The endpoints of all ranges directed to the same component or property are inclusive of the endpoints, are independently combinable, and include all intermediate points and ranges (e.g., ranges of “up to 25 wt %, or more specifically 5 to 20 wt %” is inclusive of the endpoints and all intermediate values of the ranges of “5 to 25 wt %,” such as “10 to 23 wt %,” “20 to 24,” “1 to 5 wt %,” etc.). Disclosure of a narrower range or more specific group in addition to a broader range is not a disclaimer of the broader range or larger group.

“Combination” is inclusive of blends, mixtures, reaction products, and the like.

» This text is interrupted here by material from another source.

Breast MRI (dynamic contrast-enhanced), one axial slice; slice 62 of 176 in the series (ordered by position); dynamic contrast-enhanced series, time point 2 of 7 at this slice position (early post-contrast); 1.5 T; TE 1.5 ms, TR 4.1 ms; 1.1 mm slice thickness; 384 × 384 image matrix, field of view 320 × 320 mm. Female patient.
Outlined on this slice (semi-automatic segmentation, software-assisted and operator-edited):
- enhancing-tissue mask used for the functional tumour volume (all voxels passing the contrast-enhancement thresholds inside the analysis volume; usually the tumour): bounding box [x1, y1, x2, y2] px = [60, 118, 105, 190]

The terms “a” and “an” and “the” herein do not denote a limitation of quantity, and are to be construed to cover both the singular and the plural, unless otherwise indicated herein or clearly contradicted by context. “Or” means “and/or.” The suffix “(s)” as used herein is intended to include both the singular and the plural of the term that it modifies, thereby including one or more of that term (e.g., the film(s) includes one or more films). Reference throughout the specification to “one embodiment”, “another embodiment”, “an embodiment”, and so forth, means that a particular element (e.g., feature, structure, and/or characteristic) described in connection with the embodiment is included in at least one embodiment described herein, and may or may not be present in other embodiments. In addition, it is to be understood that the described elements may be combined in any suitable manner in the various embodiments.

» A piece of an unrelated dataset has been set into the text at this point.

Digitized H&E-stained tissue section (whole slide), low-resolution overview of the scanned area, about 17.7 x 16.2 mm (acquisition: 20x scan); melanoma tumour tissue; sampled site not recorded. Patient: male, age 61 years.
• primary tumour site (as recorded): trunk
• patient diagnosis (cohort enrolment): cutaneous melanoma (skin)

The modifier “about” used in connection with a quantity is inclusive of the stated value and has the meaning dictated by the context (e.g., includes the degree of error associated with measurement of the particular quantity). “Optional” or “optionally” means that the subsequently described event or circumstance can or cannot occur, and that the description includes instances where the event occurs and instances where it does not. Unless defined otherwise, technical and scientific terms used herein have the same meaning as is commonly understood by one of skill in the art to which this invention belongs.

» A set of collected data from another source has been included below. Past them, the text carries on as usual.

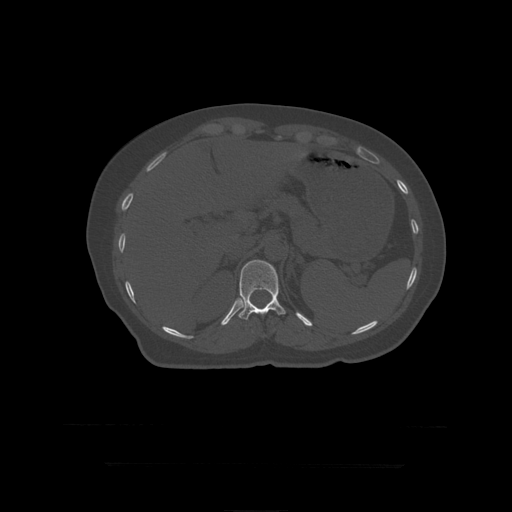
CT including the spine, one axial slice. Position 200 of 399 along the scan axis. Reconstruction kernel STANDARD. Bone window (W 1800 / L 400 HU). 1.25 mm slice thickness. 512 × 512 image matrix, field of view 450 × 450 mm. Patient age 41 years. From the clinical record (not read from this slice): primary cancer: breast.
Structures marked on this image (semi-automatic segmentation, software-assisted and operator-edited):
- T12 vertebra: bounding box [x1, y1, x2, y2] px = [238, 260, 286, 320]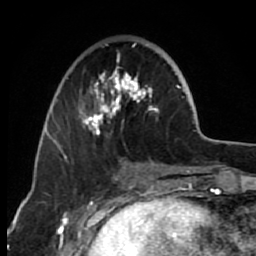
Breast MRI (dynamic contrast-enhanced), one axial slice. Slice 24 of 80 in the series (ordered by position). Cropped to one breast. Dynamic contrast-enhanced series, time point 2 of 7 at this slice position (early post-contrast). 1.5 T. TE 2.6 ms, TR 6.2 ms. 256 × 256 image matrix, field of view 150 × 150 mm. Female patient.
Annotated regions visible in this slice (semi-automatic segmentation, software-assisted and operator-edited):
- enhancing-tissue mask used for the functional tumour volume (all voxels passing the contrast-enhancement thresholds inside the analysis volume; usually the tumour): bounding box [x1, y1, x2, y2] px = [63, 51, 159, 158]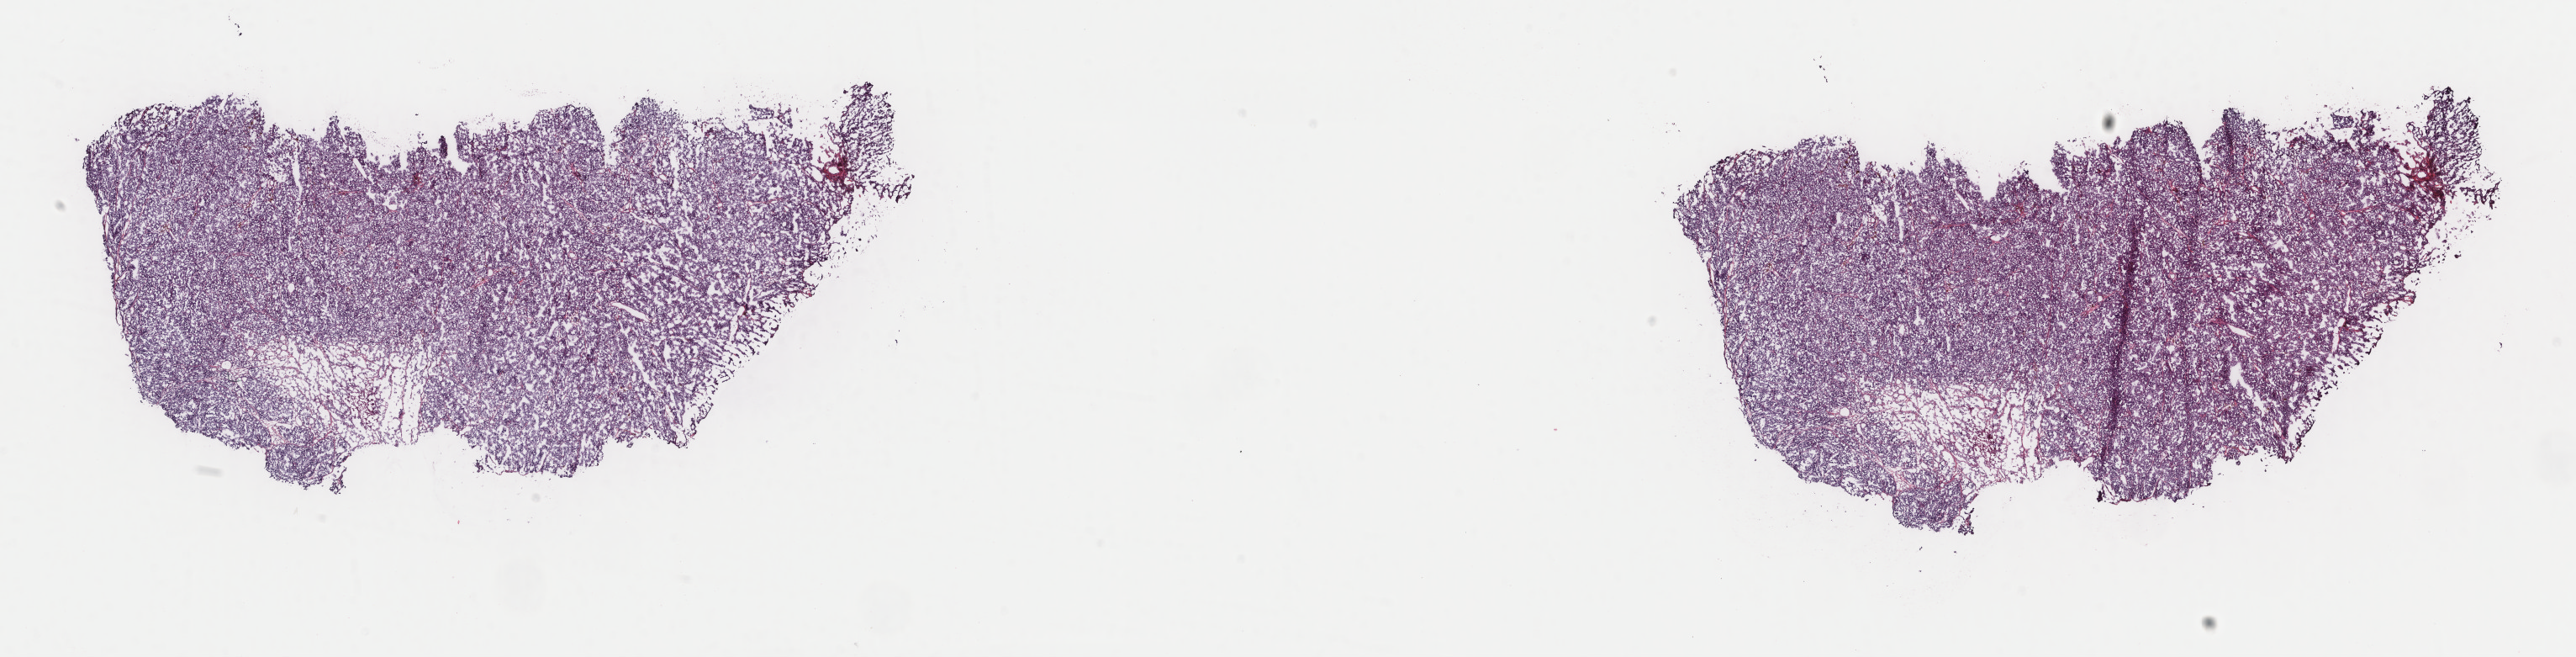
Digitized H&E-stained tissue section (whole slide) — whole scanned area (about 24.3 x 6.2 mm, slide scanned at 40x) shown as a low-resolution overview; frozen section; primary tumour sample from the skin. Female, age 76 years at initial diagnosis. Slide review estimates, as recorded: tumour cells 100%, tumour nuclei 98%, normal cells 0%, stromal cells 0%, necrosis 0%. Inflammatory infiltration, as recorded: lymphocyte infiltration 0%, monocyte infiltration 0%, neutrophil infiltration 0%.
AJCC pathologic stage: IIC. Histologic diagnosis: Nodular melanoma.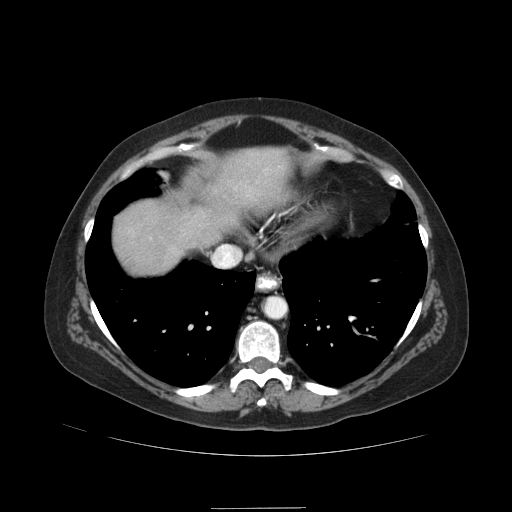
Contrast-enhanced abdominal CT (liver protocol), one axial slice; slice 78 of 89 in the series (ordered by position); reconstruction kernel STANDARD; 120 kVp; soft-tissue window (W 400 / L 40 HU); 2.5 mm slice thickness; 512 × 512 image matrix. Case-level facts recorded for this patient, not image findings: diagnosis: hepatocellular carcinoma (patient treated with transarterial chemoembolisation; whether this scan precedes or follows treatment is not stated here); TNM stage (as recorded): Stage-IIIB; Child-Pugh class: A.
Structures marked on this image (semi-automatically segmented with operator editing):
- liver parenchyma outside the tumour (the mass and vessels are separate outlines, so this box may not span the whole liver): box from (x=112, y=148) to (x=290, y=274) px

Unless otherwise specified herein, any reference to standards, regulations, testing methods and the like, refer to the standard, regulation, guidance or method that is in force at the time of filing of the present application.

All cited patents, patent applications, and other references are incorporated herein by reference in their entirety. However, if a term in the present application contradicts or conflicts with a term in the incorporated reference, the term from the present application takes precedence over the conflicting term from the incorporated reference.

While particular embodiments have been described, alternatives, modifications, variations, improvements, and substantial equivalents that are or may be presently unforeseen may arise to applicants or others skilled in the art. Accordingly, the appended claims as filed and as they may be amended are intended to embrace all such alternatives, modifications variations, improvements, and substantial equivalents.